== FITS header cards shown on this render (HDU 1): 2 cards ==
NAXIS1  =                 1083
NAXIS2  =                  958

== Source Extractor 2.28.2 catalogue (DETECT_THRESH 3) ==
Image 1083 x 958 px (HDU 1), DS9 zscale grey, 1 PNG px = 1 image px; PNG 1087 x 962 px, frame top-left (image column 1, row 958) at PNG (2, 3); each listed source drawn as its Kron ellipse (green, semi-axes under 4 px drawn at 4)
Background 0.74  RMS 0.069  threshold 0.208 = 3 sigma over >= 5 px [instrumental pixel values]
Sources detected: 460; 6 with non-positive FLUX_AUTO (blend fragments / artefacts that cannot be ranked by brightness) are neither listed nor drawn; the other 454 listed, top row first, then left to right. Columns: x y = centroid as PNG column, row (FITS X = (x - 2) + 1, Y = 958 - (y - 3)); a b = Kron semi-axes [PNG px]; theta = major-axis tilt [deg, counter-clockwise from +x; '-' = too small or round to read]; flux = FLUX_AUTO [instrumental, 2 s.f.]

- CHALLENGE:
Copy the listing above in full, swapping "green" for "cyan" and leaving everything else unchanged.

- SOLUTION TO THE PROBLEM:
== FITS header cards shown on this render (HDU 1): 2 cards ==
NAXIS1  =                 1083
NAXIS2  =                  958

== Source Extractor 2.28.2 catalogue (DETECT_THRESH 3) ==
Image 1083 x 958 px (HDU 1), DS9 zscale grey, 1 PNG px = 1 image px; PNG 1087 x 962 px, frame top-left (image column 1, row 958) at PNG (2, 3); each listed source drawn as its Kron ellipse (cyan, semi-axes under 4 px drawn at 4)
Background 0.74  RMS 0.069  threshold 0.208 = 3 sigma over >= 5 px [instrumental pixel values]
Sources detected: 460; 6 with non-positive FLUX_AUTO (blend fragments / artefacts that cannot be ranked by brightness) are neither listed nor drawn; the other 454 listed, top row first, then left to right. Columns: x y = centroid as PNG column, row (FITS X = (x - 2) + 1, Y = 958 - (y - 3)); a b = Kron semi-axes [PNG px]; theta = major-axis tilt [deg, counter-clockwise from +x; '-' = too small or round to read]; flux = FLUX_AUTO [instrumental, 2 s.f.]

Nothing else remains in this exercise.